The journey of brute forcing: From GPU dominance to CPU workhorses and back

Author: Magnus Johansson – Professional Services at MSAB

When a mobile device is locked and access is required for a lawful forensic examination, brute-forcing, systematically testing passcodes, can be the last, and sometimes only, viable method. In those situations, speed is crucial: the faster a valid passcode can be recovered, the sooner investigators can continue their work, cases can progress, and backlogs can shrink. Over the years the landscape around brute-forcing has changed dramatically. Mobile operating systems and key-derivation algorithms have shaped how we approach the challenge.

At MSAB we have followed and contributed to this evolution closely. Our journey with brute-forcing technology reflects how mobile forensics itself has matured, from early GPU-based solutions, through distributed CPU cracking, and now a return to GPU acceleration with the release of BruteStorm Surge.

Back around 2016-2017, when I moved from IT into Professional Services at MSAB, I led many Access Services operations and supported customers of the Advanced Acquisition Lab (AAL), the predecessor to XRY Pro. Most devices arriving then were Huawei and other Android-based phones, typically running versions up to Android 8.0. For those devices we relied heavily on GPU acceleration using the open-source Hashcat software. GPUs are extremely efficient at the parallel mathematical operations used in many key-derivation and hashing functions, and with well-configured GPU rigs we could achieve blazing-fast passcode recovery times.

Everything changed with Huawei’s Android 8.1 implementation. Up until then, Huawei devices had been among the most successfully processed using Hashcat and GPU acceleration. The updates to device security meant that GPU cracking suddenly became ineffective for a large range of modern devices. Almost overnight, GPU-based brute-forcing became unusable for many Android devices, and we were forced to rethink our approach. To overcome that limitation MSAB developed DBS (Distributed Bruteforcer Software), the CPU-based predecessor to what would later become BruteStorm. DBS could run on virtually any system and aggregate the processing power of multiple computers into a coordinated task. Its client/server mode let customers allow office machines to contribute spare CPU cycles to the same brute-force job. Even so, CPU farms could not come close to the throughput of a modern multi-GPU rig.

GPUs were sidelined because GPU kernels must be tailored to each specific hash implementation. Vendors regularly strengthen device security, and when the internal protections change, GPU-based approaches can become ineffective until new support is developed. That was the practical effect of Huawei’s Android 8.1 implementation: algorithmic changes that effectively locked out GPU acceleration for certain device classes. For years the industry relied on CPU-based solutions, which were versatile but far slower.

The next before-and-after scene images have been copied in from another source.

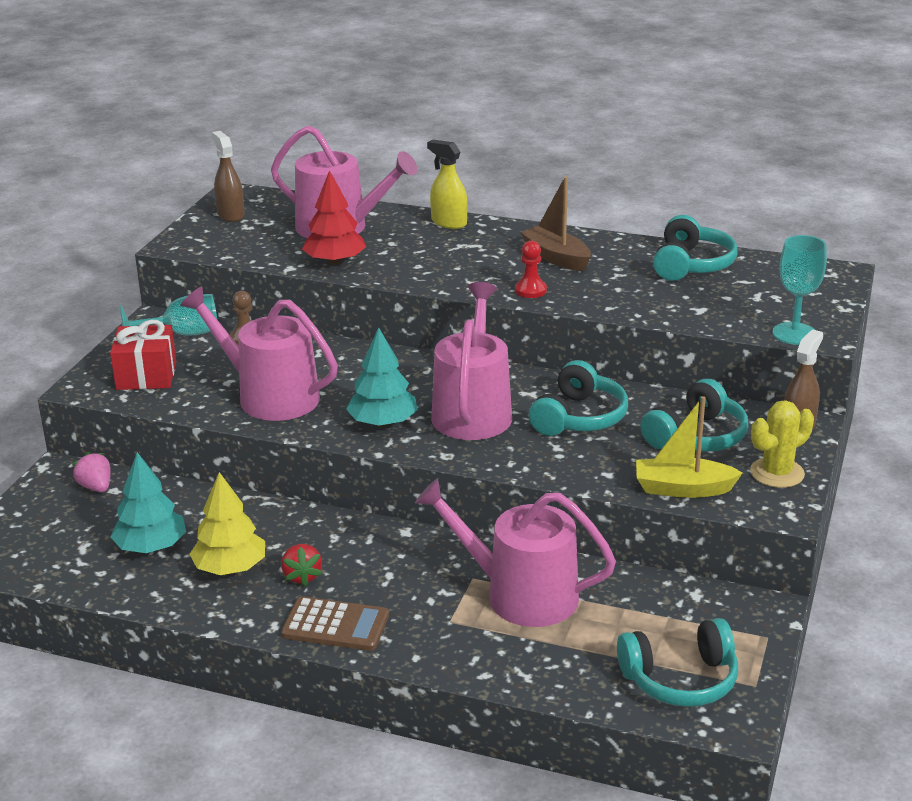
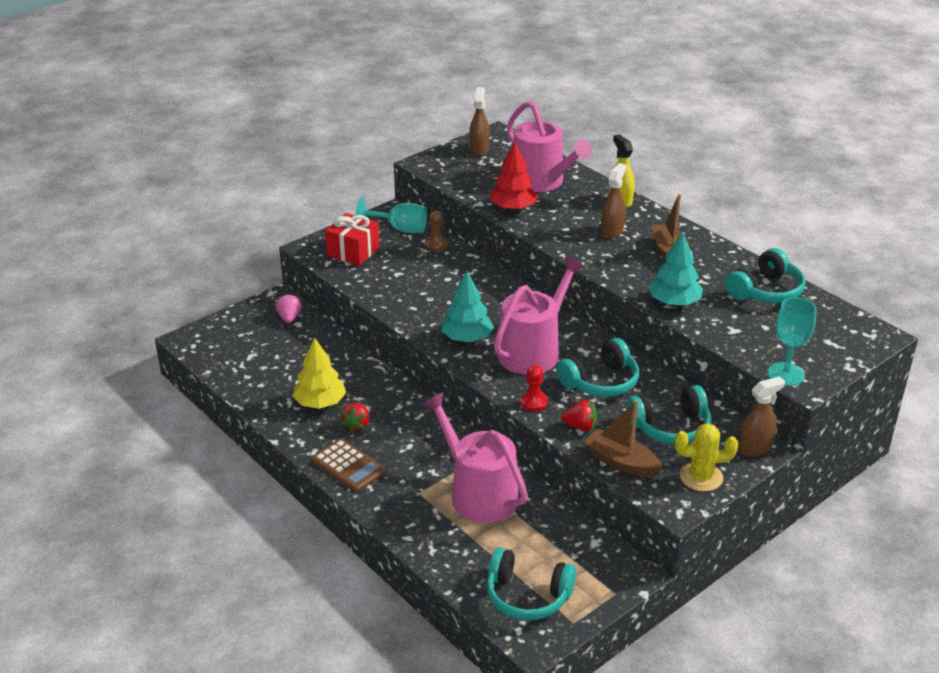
camera: 30 degrees right, 5 degrees up
turquoise tree [111,452,186,553] -> turquoise tree moved to [648,231,703,306]
pink watering can [180,286,338,421] -> none
red pawn [515,241,547,298] -> red pawn moved to [520,365,548,412]
yellow boat [636,396,742,498] -> brown boat [584,400,662,477]
none -> red strawberry [561,400,597,431]
none -> brown spray bottle [601,163,626,239]

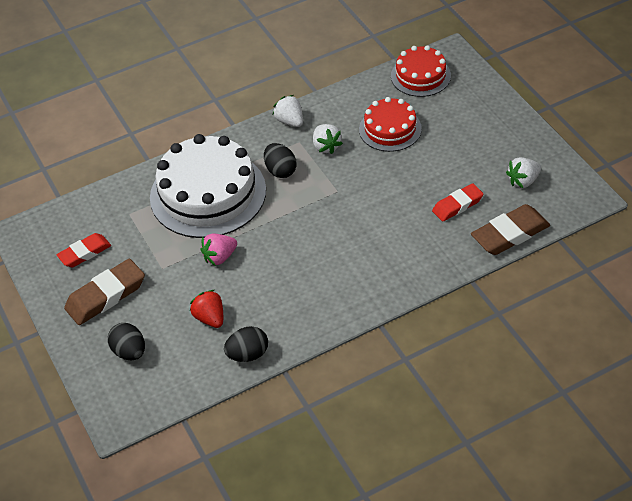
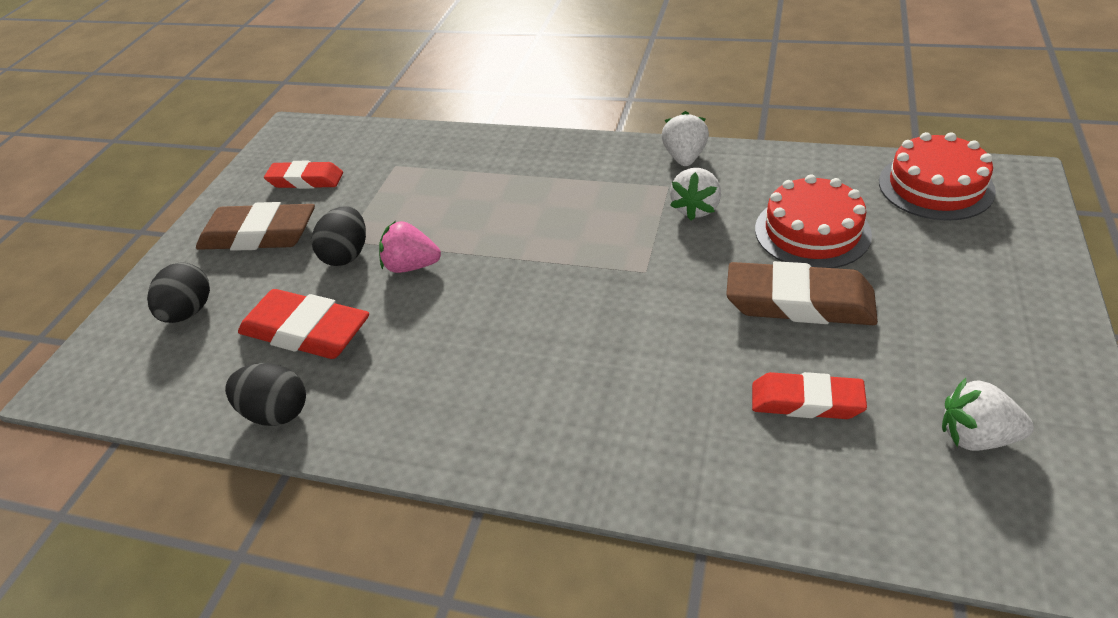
camera: 45 degrees right, 5 degrees down
white cake [150,134,266,238] -> none
red strawberry [190,290,223,328] -> red eraser [238,289,369,359]
black egg [264,143,297,178] -> black egg moved to [311,206,366,266]
brown eraser [471,204,550,255] -> brown eraser moved to [726,261,878,325]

Now, however, GPU acceleration is back. BruteStorm Surge is a customized build of Hashcat that incorporates the necessary patches and optimizations for modern Android targets, including FBE devices. It brings back the raw computational speed of GPU cracking.

The return of GPU acceleration has enormous practical implications. A single high-end GPU can often perform password cracking roughly a hundred times faster than a CPU, depending on the algorithm and configuration. Adding GPUs generally scales performance nearly linearly for many workloads: two similar GPUs roughly double throughput, three triple it, and so on, until other system bottlenecks (memory bandwidth, PCIe) appear. That means an attack that would take hours or weeks on a CPU cluster can often be completed in minutes or hours on a GPU cluster. For illustration: a rig with a large number of current-generation GPUs can reduce multi-year CPU runtimes down to a matter of hours; exact numbers depend heavily on hardware and attack configuration.

Looking back, it’s clear how far this field has come. In 2017, when Huawei’s implementation of Android 8.1 forced the forensic community to abandon GPU-based cracking, MSAB responded by building a distributed CPU solution that kept analysts operational. Now, with BruteStorm Surge, we’ve come full circle, combining the massive compute advantage of GPUs with the reliability and forensic rigor that define MSAB’s approach.

This next generation of GPU-powered brute-forcing is more than a technical milestone. It is a reminder that forensic tools must continuously evolve alongside the devices and algorithms they target. Our goal remains unchanged: to provide customers with lawful, efficient and trustworthy access to digital evidence, wherever technology leads next.